[Given data Boundary: Start]

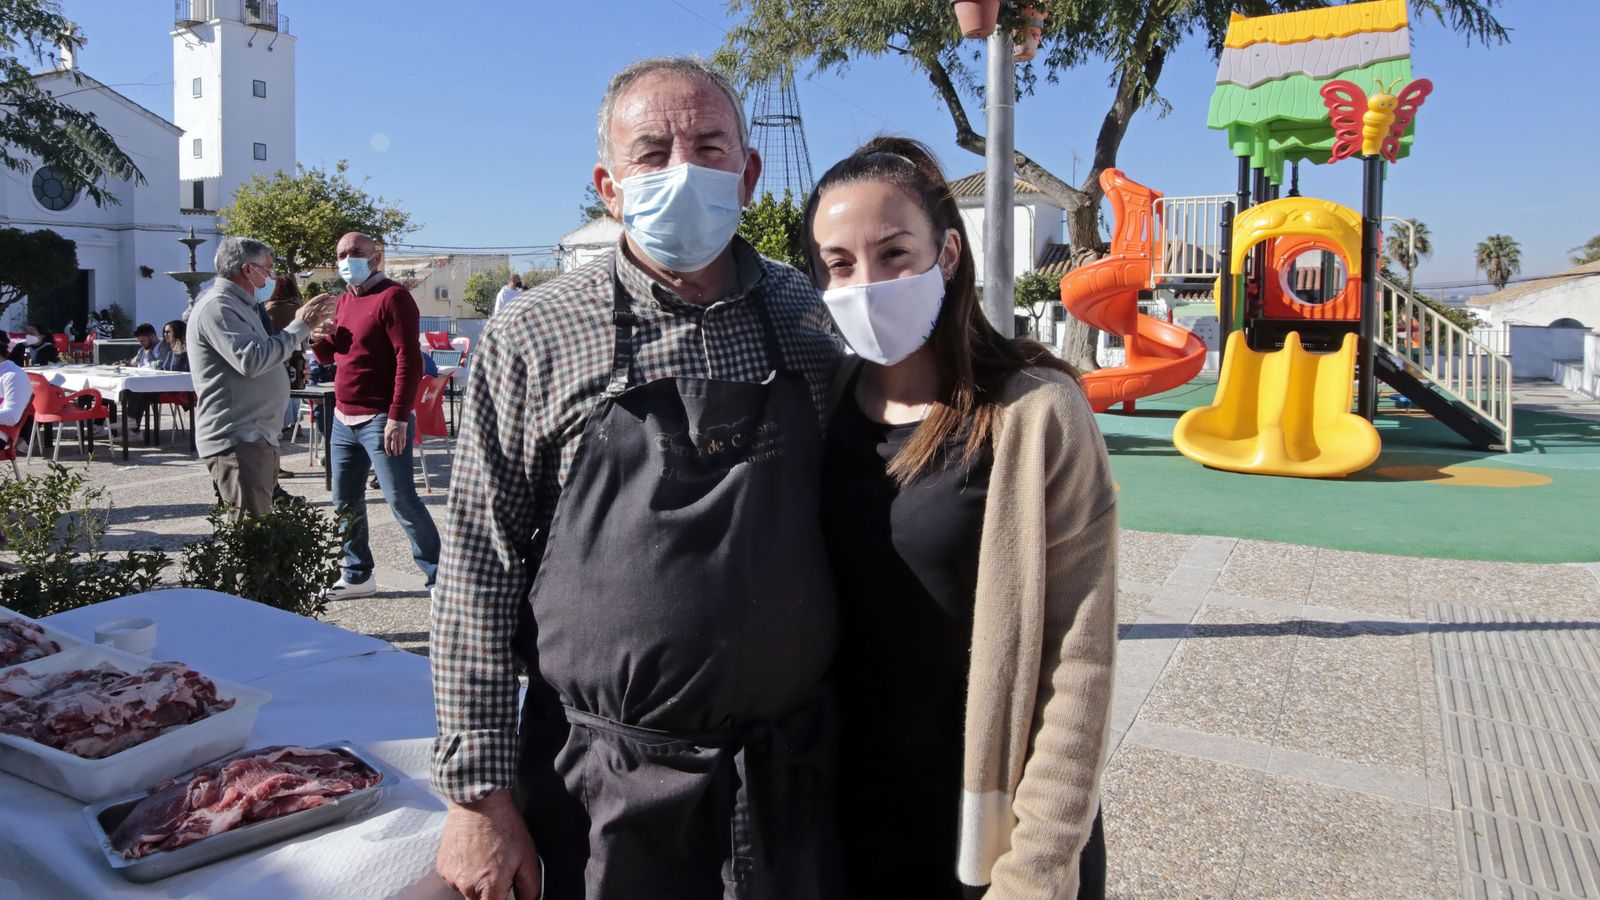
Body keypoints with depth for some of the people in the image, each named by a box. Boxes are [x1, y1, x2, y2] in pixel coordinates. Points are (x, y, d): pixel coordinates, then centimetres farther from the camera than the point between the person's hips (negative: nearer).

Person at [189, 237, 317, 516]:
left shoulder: (238, 305, 22)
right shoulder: (217, 307, -12)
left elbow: (265, 351, 29)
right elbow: (251, 360, -23)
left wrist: (306, 333, 18)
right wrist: (299, 326, -16)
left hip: (257, 438, 11)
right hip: (236, 440, -11)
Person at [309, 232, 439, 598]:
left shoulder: (392, 297, -11)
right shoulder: (344, 301, 15)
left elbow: (409, 361, -18)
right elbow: (329, 353, 21)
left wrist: (398, 418, -23)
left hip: (380, 420, -8)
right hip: (343, 419, 8)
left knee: (401, 500, -7)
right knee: (346, 502, 13)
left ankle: (438, 576, 2)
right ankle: (358, 575, 27)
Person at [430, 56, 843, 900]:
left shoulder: (813, 318, 2)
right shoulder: (532, 338, -6)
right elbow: (479, 573, -5)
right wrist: (478, 791, -7)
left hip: (791, 768, 3)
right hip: (607, 780, -2)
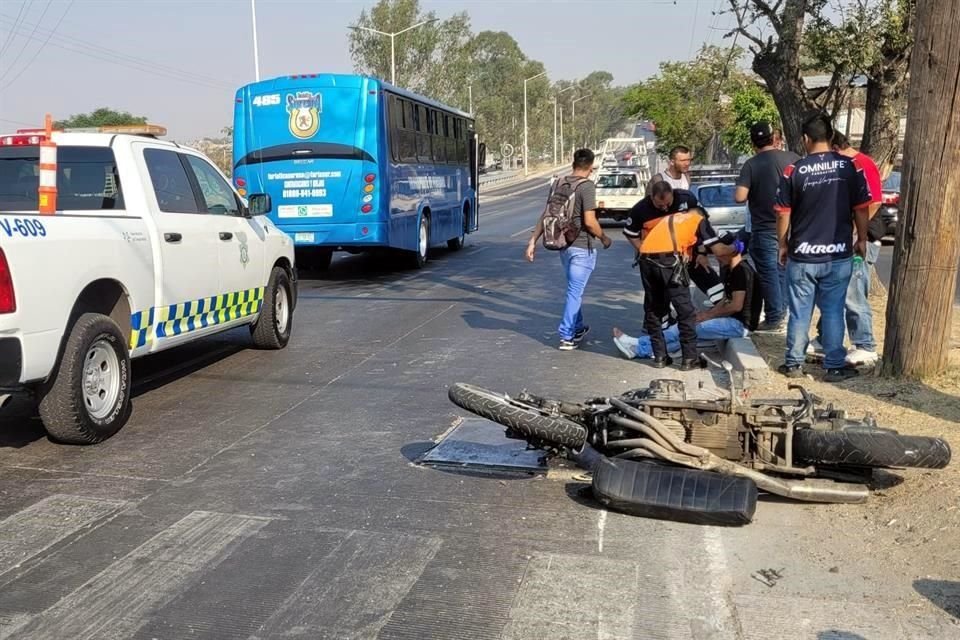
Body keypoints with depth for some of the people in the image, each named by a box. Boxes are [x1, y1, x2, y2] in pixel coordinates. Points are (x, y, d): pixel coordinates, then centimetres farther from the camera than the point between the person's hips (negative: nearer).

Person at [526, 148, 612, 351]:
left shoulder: (558, 184, 6)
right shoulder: (587, 186, -15)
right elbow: (589, 221, -19)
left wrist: (533, 240, 7)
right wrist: (604, 238, -3)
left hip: (563, 245, 7)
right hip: (582, 247, -7)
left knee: (575, 288, 21)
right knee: (575, 291, -1)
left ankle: (578, 329, 33)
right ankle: (567, 337, 1)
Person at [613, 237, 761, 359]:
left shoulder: (742, 271, -15)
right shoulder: (730, 271, 16)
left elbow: (736, 306, -20)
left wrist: (708, 315, -10)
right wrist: (706, 313, 1)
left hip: (741, 324, -9)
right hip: (732, 320, 9)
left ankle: (640, 347, -13)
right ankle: (640, 348, -13)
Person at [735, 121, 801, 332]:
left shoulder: (751, 165, -13)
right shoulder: (792, 158, -2)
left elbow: (740, 197, -19)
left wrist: (754, 192, 1)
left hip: (765, 229, -4)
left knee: (769, 273, 3)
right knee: (783, 269, 18)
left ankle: (774, 318, 5)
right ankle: (782, 311, 26)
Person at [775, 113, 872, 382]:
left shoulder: (794, 170, -7)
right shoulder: (851, 166, -4)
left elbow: (783, 214, -2)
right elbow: (862, 209, 1)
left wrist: (783, 245, 11)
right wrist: (861, 240, 15)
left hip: (802, 255, -1)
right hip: (839, 254, 1)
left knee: (800, 313, 9)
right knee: (833, 312, 9)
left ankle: (793, 364, 17)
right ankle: (835, 367, 14)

[Given data Boundary: End]

*What you will do:* Tally the lines of the records that contain the word "knee" and state the total alone.

*Exercise solution:* 8